TASK STATEMENT >> Pull out every line in the items below that contains the word "value", and copy each such line in full. Case counts.

SUPPLIED ENTRIES >>
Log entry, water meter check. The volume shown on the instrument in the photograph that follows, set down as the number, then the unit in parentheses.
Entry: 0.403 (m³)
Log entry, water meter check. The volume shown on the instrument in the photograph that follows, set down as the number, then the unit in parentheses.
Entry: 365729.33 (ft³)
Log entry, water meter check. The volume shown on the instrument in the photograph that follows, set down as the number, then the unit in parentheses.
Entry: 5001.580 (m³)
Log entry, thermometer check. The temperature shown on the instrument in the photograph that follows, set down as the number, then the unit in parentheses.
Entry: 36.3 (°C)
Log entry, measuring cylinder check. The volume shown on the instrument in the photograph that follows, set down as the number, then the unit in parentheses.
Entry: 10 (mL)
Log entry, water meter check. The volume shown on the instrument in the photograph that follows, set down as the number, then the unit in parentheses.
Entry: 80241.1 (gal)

* * *

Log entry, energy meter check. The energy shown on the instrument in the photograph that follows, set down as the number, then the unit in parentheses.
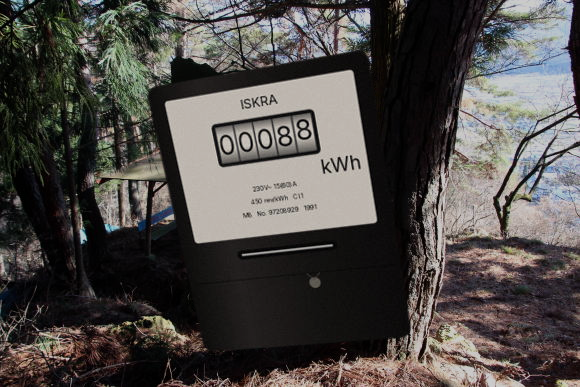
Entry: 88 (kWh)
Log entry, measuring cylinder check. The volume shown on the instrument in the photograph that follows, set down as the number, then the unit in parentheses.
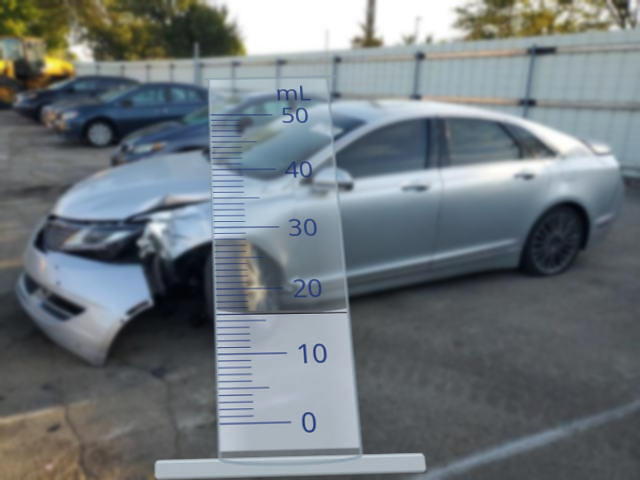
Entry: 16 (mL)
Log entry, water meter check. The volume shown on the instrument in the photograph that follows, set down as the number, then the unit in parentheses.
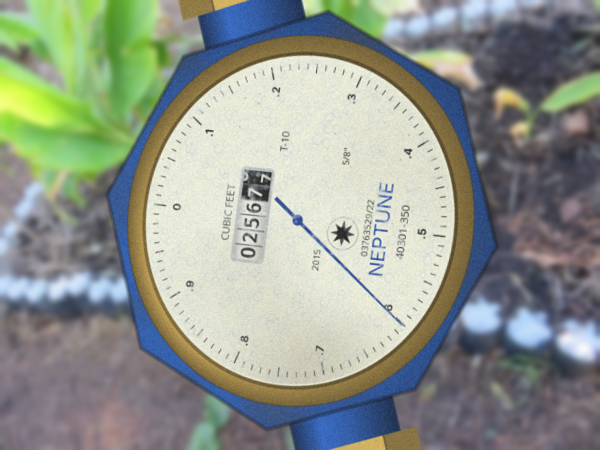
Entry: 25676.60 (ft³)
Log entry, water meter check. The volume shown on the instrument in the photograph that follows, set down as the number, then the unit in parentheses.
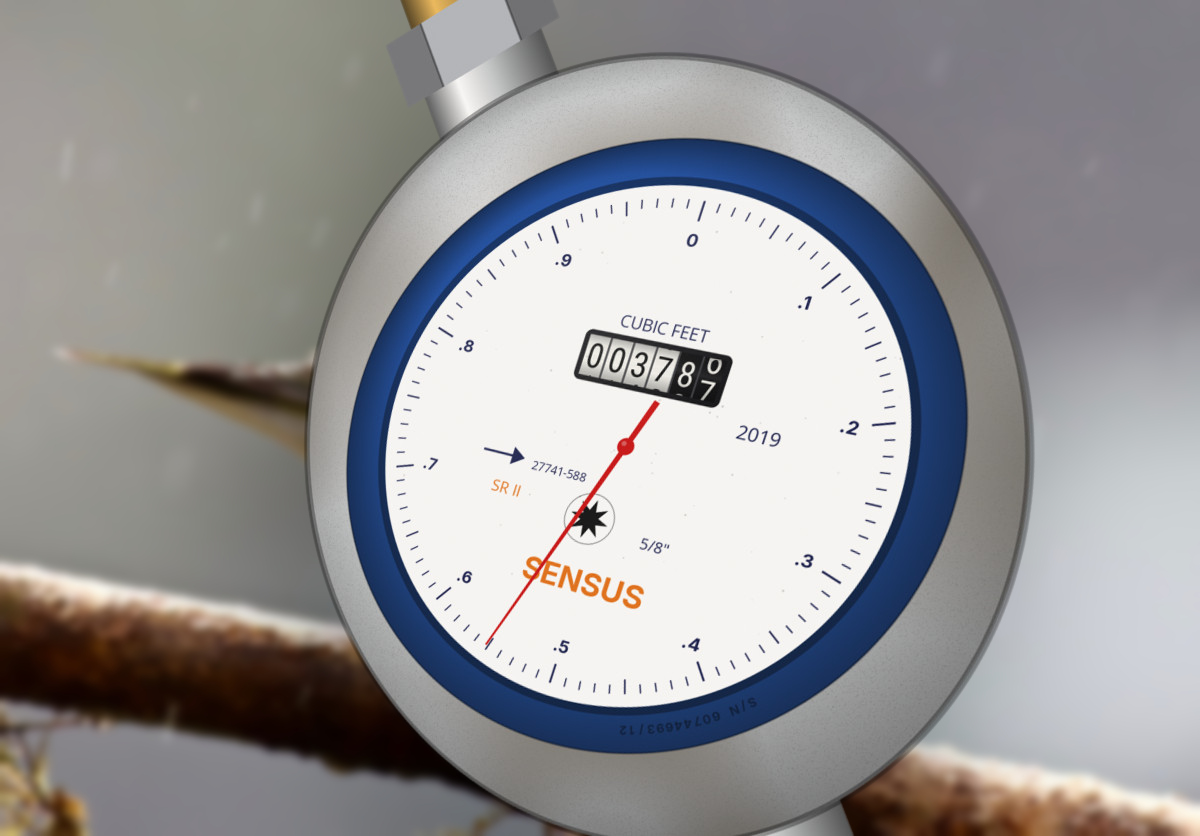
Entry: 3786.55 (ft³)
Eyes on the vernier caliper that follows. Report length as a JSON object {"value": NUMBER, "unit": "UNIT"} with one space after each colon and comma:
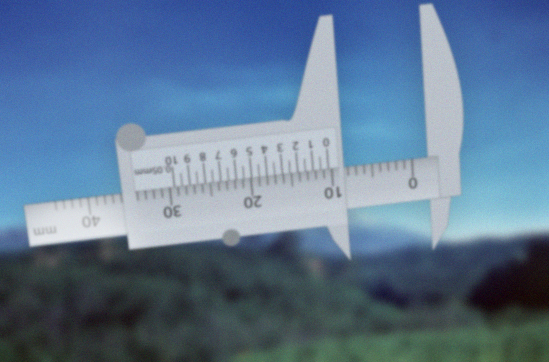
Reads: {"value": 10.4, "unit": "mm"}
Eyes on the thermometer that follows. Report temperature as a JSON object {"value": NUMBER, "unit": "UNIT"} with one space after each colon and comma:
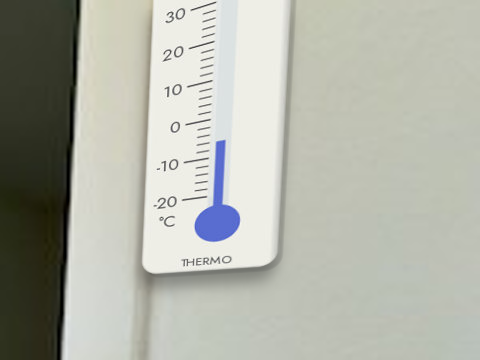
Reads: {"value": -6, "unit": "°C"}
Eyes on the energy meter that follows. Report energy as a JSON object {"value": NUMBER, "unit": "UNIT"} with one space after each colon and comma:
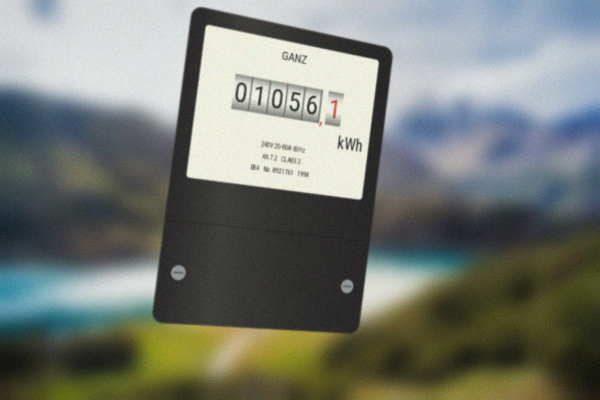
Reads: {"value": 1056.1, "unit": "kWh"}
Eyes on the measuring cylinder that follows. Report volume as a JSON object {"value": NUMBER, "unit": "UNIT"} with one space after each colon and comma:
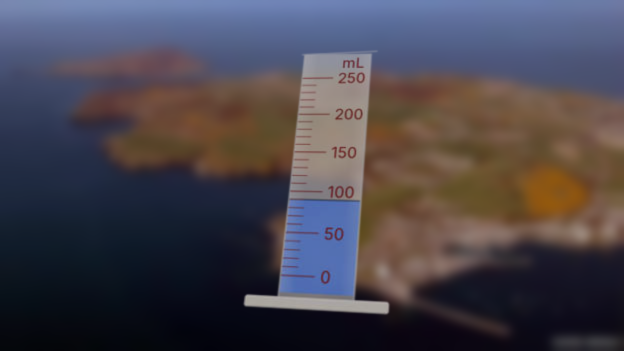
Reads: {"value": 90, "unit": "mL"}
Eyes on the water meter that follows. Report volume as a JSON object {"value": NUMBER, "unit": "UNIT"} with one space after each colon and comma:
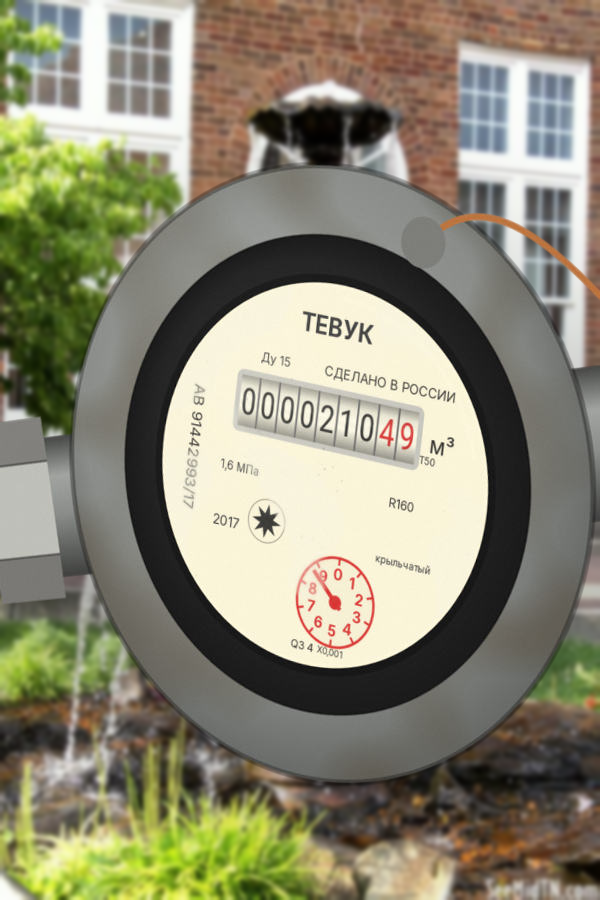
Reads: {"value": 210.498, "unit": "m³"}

EXERCISE RESPONSE >>
Eyes on the vernier caliper that follows. Report length as a JSON object {"value": NUMBER, "unit": "UNIT"} with one space after each colon and comma:
Reads: {"value": 10.4, "unit": "mm"}
Eyes on the thermometer that follows. Report temperature as a JSON object {"value": NUMBER, "unit": "UNIT"} with one space after each colon and comma:
Reads: {"value": -6, "unit": "°C"}
Eyes on the energy meter that follows. Report energy as a JSON object {"value": NUMBER, "unit": "UNIT"} with one space after each colon and comma:
Reads: {"value": 1056.1, "unit": "kWh"}
Eyes on the measuring cylinder that follows. Report volume as a JSON object {"value": NUMBER, "unit": "UNIT"} with one space after each colon and comma:
Reads: {"value": 90, "unit": "mL"}
Eyes on the water meter that follows. Report volume as a JSON object {"value": NUMBER, "unit": "UNIT"} with one space after each colon and comma:
Reads: {"value": 210.498, "unit": "m³"}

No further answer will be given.